Neurology 2015 May 18;84(19):1948-55. Epub 2015 Feb 18.
From the Departments of Neurology (D.G., T.W., N.K., A.H., A.C., A.R., N.B., J.L.B., R.J.C., R.M., M.A.N.), Microbiology (D.G., R.J.C.), Pathology (P.J.B., B.K.), and Ophthalmology (J.L.B., N.M.), University of Colorado School of Medicine, Aurora; Children's Hospital (C.G., J.E.C.), University of Iowa, Iowa City; Arapahoe County Coroner's Office (K.L.-K.), Aurora, CO; Denver Office of the Medical Examiner (D.B.H.), Denver, CO; Department of Pathology (C.G.E.), Johns Hopkins University School of Medicine, Baltimore, MD; A.M. Rywlin Department of Pathology (B.B., R.J.P.), Mount Sinai Medical Center, Miami Beach, FL; Florida International University (B.B., R.J.P.), Miami Beach; Scheie Eye Institute (M.A.T.) and Department of Pathology and Laboratory Medicine (F.F.), University of Pennsylvania, Philadelphia; Texas Oculoplastic Consultants (M.A., E.W., V.D.), Austin; University of Texas, Southwestern - Austin Transitional Year Program (E.W.), Austin; Departments of Pathology and Laboratory Medicine, Ophthalmology, and Visual Sciences (S.R.), University of British Columbia, Vancouver, Canada; Landspitali University Hospital (V.P.), Reykjavik, Iceland; Department of Neurology (L.P.) and Pathological Institute (S.M.), Assaf Harofeh Medical Center, Zerifin, University of Tel Aviv, Israel; Department of Pathology (D.C.), Centre Hospitalier Universitaire du Nord and RECIP, Amiens, France; Institute of Neuropathology (K.K.), University of Duisburg-Essen, Germany; and Department of Neuropathology (W.B.), University Medical Center Gottingen, Germany.
Objective: Varicella-zoster virus (VZV) infection may trigger the inflammatory cascade that characterizes giant cell arteritis (GCA).
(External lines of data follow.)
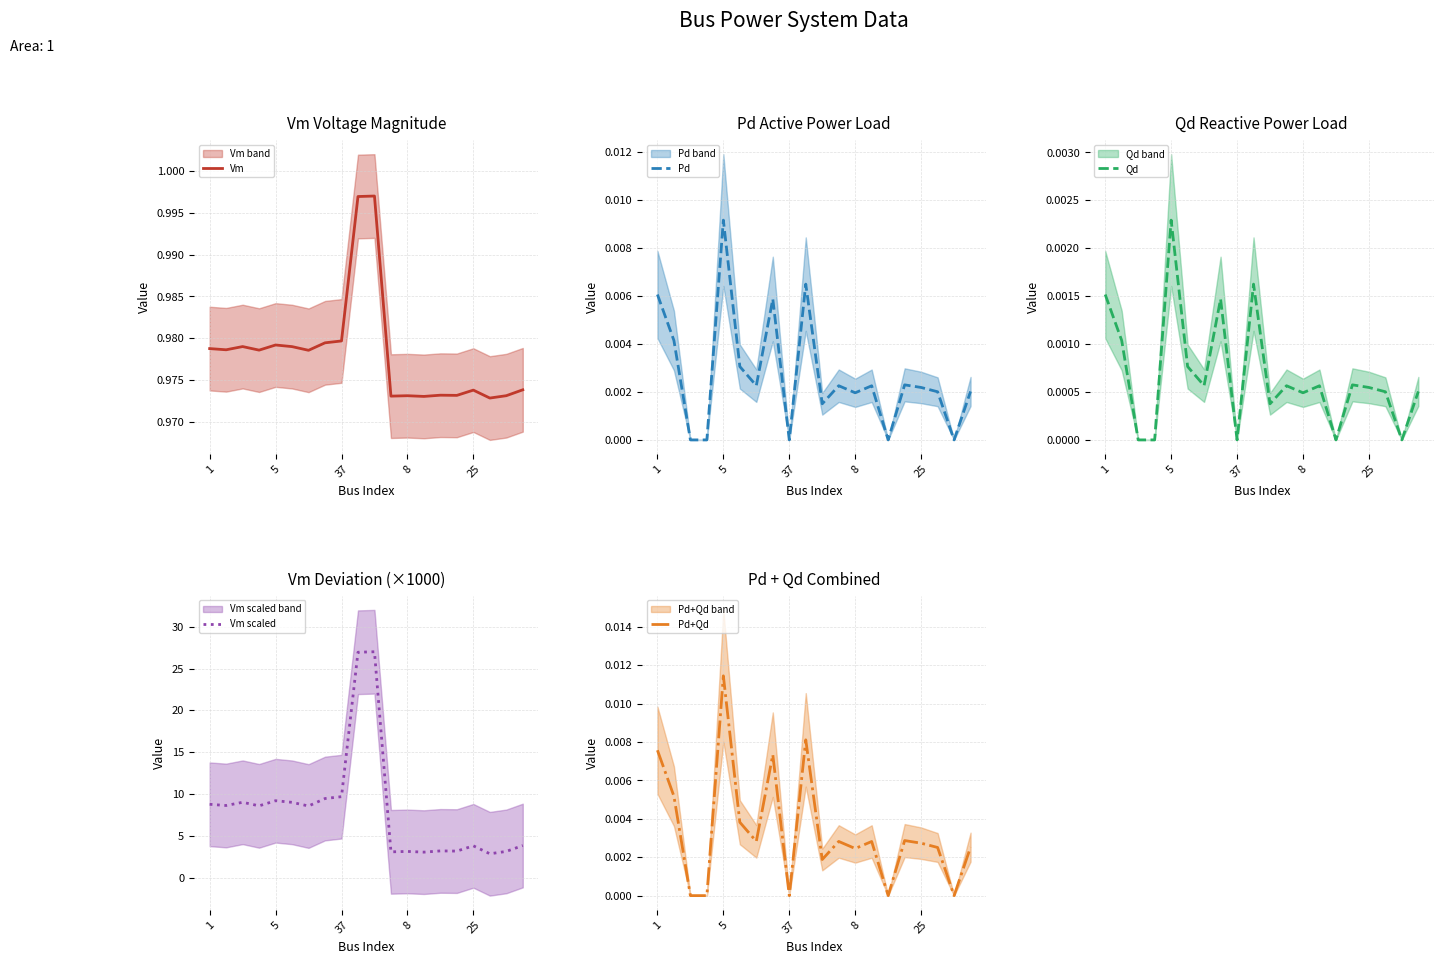

What is the highest value of the Vm scaled series?

27.0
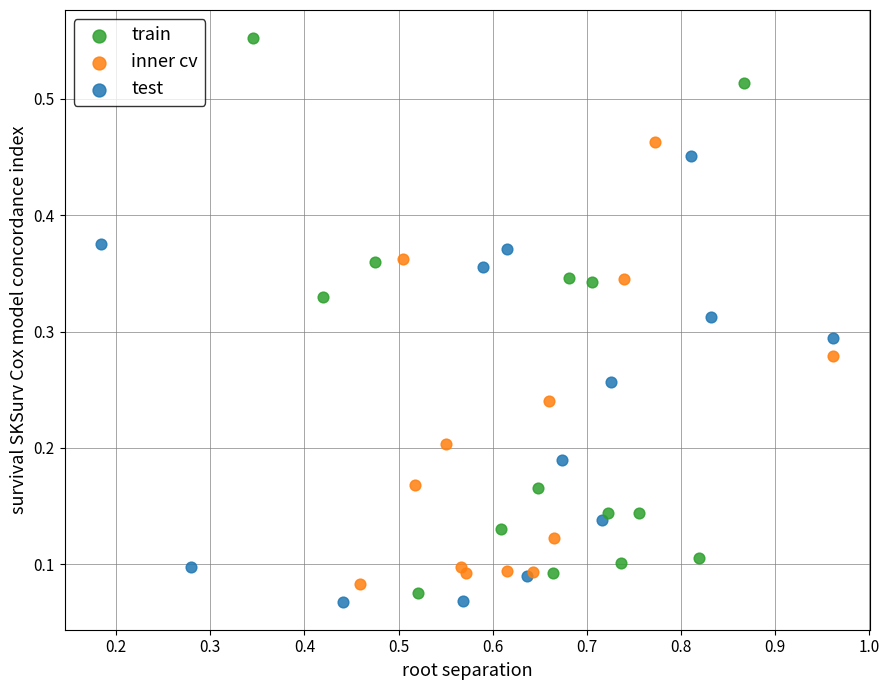

Which series has the largest Y range (max minus min)?

train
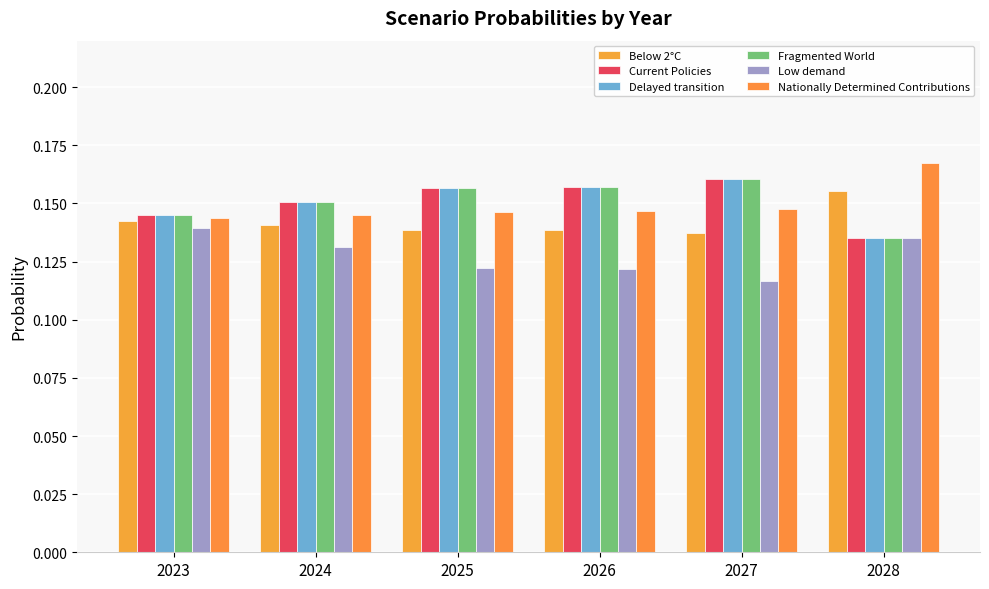

Count the number of data series in this chart.

6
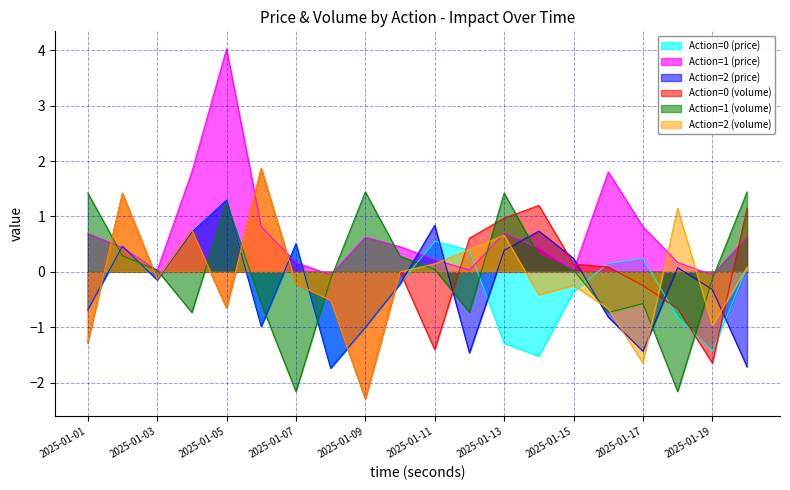

Is it true that Action=2 (volume) equals -0.1 at 2025-01-07?

False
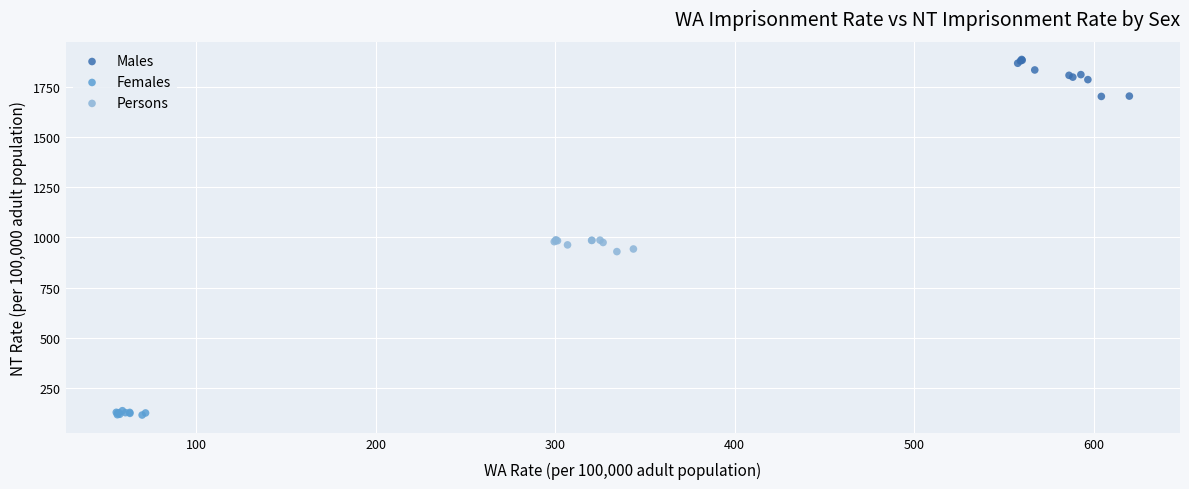

Which series has the largest Y range (max minus min)?

Males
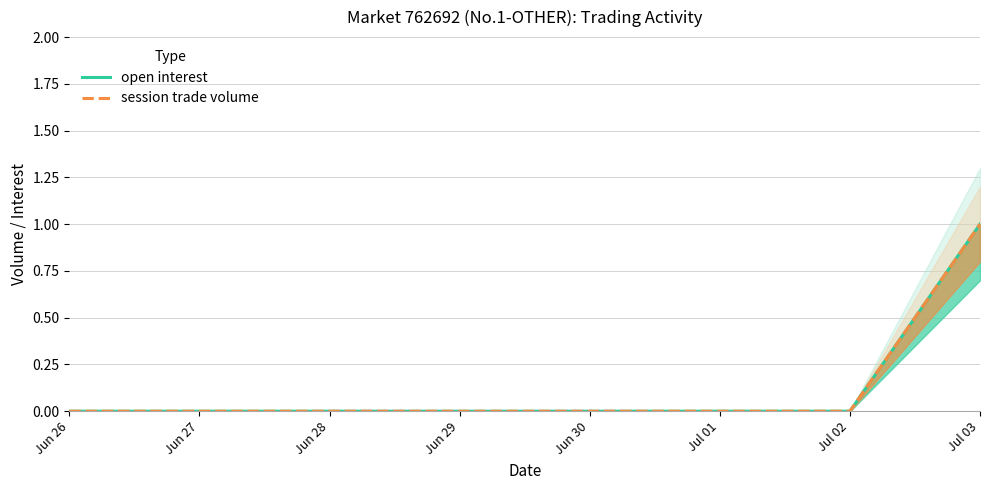

True or false: open interest and session trade volume intersect in this chart.

False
Methods: Formalin-fixed, paraffin-embedded GCA-positive temporal artery (TA) biopsies (50 sections/TA) including adjacent skeletal muscle and normal TAs obtained postmortem from subjects >50 years of age were examined by immunohistochemistry for presence and distribution of VZV antigen and by ultrastructural examination for virions. Adjacent regions were examined by hematoxylin & eosin staining. VZV antigen-positive slides were analyzed by PCR for VZV DNA.
Results: VZV antigen was found in 61/82 (74%) GCA-positive TAs compared with 1/13 (8%) normal TAs (p < 0.0001, relative risk 9.67, 95% confidence interval 1.46, 63.69). Most GCA-positive TAs contained viral antigen in skip areas. VZV antigen was present mostly in adventitia, followed by media and intima. VZV antigen was found in 12/32 (38%) skeletal muscles adjacent to VZV antigen-positive TAs. Despite formalin fixation, VZV DNA was detected in 18/45 (40%) GCA-positive VZV antigen-positive TAs, in 6/10 (60%) VZV antigen-positive skeletal muscles, and in one VZV antigen-positive normal TA. Varicella-zoster virions were found in a GCA-positive TA. In sections adjacent to those containing VZV, GCA pathology was seen in 89% of GCA-positive TAs but in none of 18 adjacent sections from normal TAs.
Conclusions: Most GCA-positive TAs contained VZV in skip areas that correlated with adjacent GCA pathology, supporting the hypothesis that VZV triggers GCA immunopathology. Antiviral treatment may confer additional benefit to patients with GCA treated with corticosteroids, although the optimal antiviral regimen remains to be determined.